MBT (Mentalization Based Therapy) focuses on how the person feels now, rather than on the past. Imagine yourself talking to a client. Try to think about how you would think about the situation the person is describing. When the other person isn’t making sense, it is because he is not bearing in mind the person he is talking to – you. That means he isn’t “mentalizing”.

The therapist makes “simple sound-bite” interventions that are affect-oriented (related to love, desire, hurt, catastrophe, excitement), and focus on the patient’s mind, not on his behavior, nor on his past. MBT relates to a current event or activity, and identifies non-mentalizing as getting in the way of the patient’s stated goals.

Technically, the therapist in MBT notes breaks in the patient’s mentalizing – when the patient starts to talk as if the world is against him and he is the helpless victim, for example – and rewinds the conversation to the moment before the patient stops mentalizing. Suppose the patient is explaining a disagreement with her boss and then says that her boss treats her the way all men treat her, in fact the way you, the therapist, is treating her right now – by not ‘hearing’ her! In fact, she should leave right now since she is just wasting her time in this therapy!” You might then go back to what the boss said to her that morning and explore how it feels the same as what is going on now between you. How is she feeling ‘not heard’ by you?
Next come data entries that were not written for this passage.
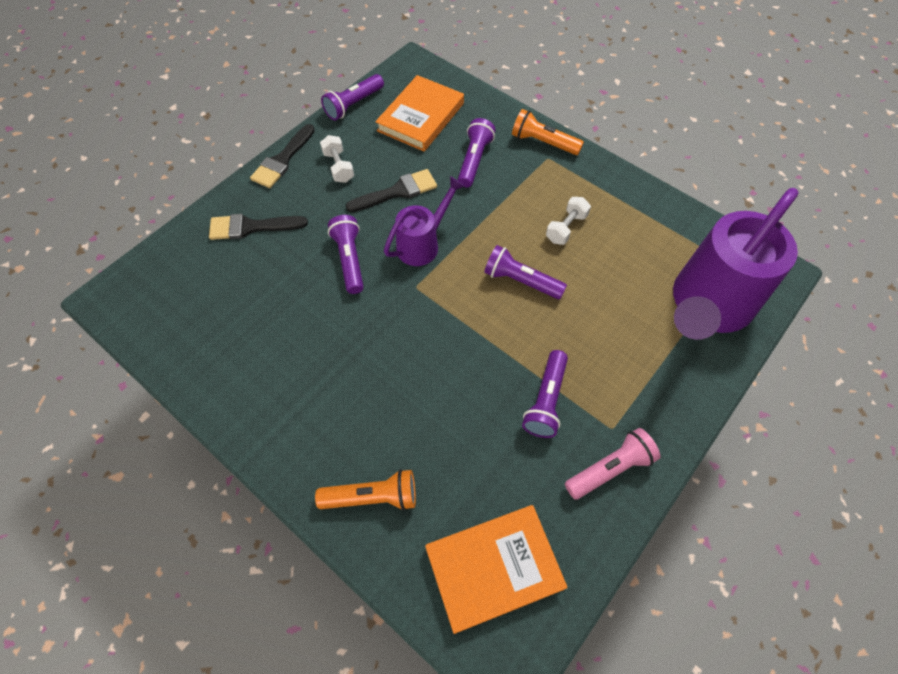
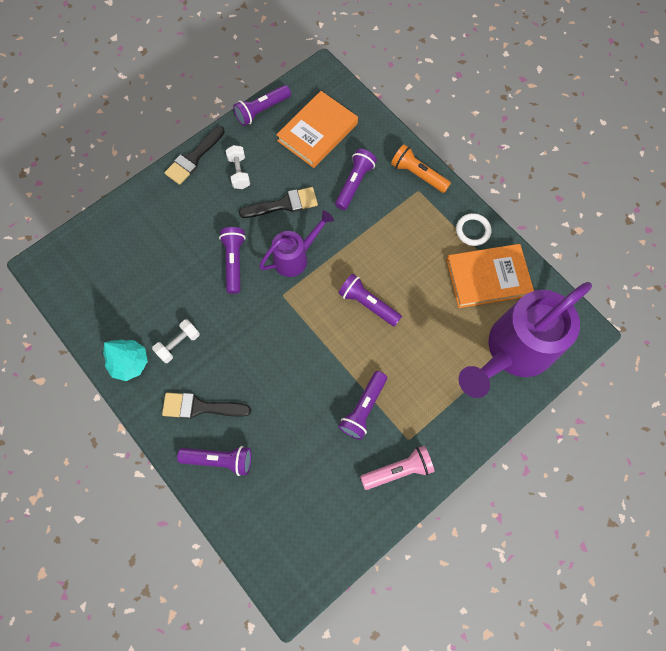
camera: 10 degrees right, 10 degrees up
(234, 395) = (130, 363): none -> turquoise tree
(251, 227) = (160, 219): black brush -> black brush (200, 407)
(372, 497) = (219, 460): orange flashlight -> purple flashlight
(493, 567) = (296, 526): orange book -> orange book (488, 277)
(566, 228) = (416, 261): white dumbbell -> white dumbbell (178, 344)
(620, 188) = (473, 230): none -> white ring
You accept responsibility for contributing in some way you do not yet understand, for generating this terrible feeling in the patient.

In MBT the mind of the patient becomes the focus of the treatment. Your job as therapist is to help the patient learn about the complexities of his thoughts and feelings about himself and others, how that relates to his responses, plus how “errors” in his understanding of himself can lead to actions that cause problems for him. It is not your job to tell the patient how he feels, what he thinks, how he should behave, or what the underlying reasons are. Instead, you are helping him build new competencies for maintaining a self-reflective mind even under the stress of intense affect. Peter recommends adopting a “not knowing” stance, conveying to the patient a sense that mental states are opaque.

In the therapy, the therapist first of all helps the patient become better regulated. That sounds familiar, doesn’t it? You want to lower arousal as much as possible. Then you validate the patient’s perceptions. Finally, you begin the painstaking work of trying to get the patient to see the situation from another person’s point of view – that is “mentalizing”. Suppose the patient says, “I am just a bad mother.” That is not mentalizing. You stay with what she is saying right here, recognize the self critical feelings are flooding back, and do not turn your attention to the past. If she is not mentalizing when she tells you about herself as a mother, go to another subject and help her regain her more mature perspective, then return to her distress as a mother.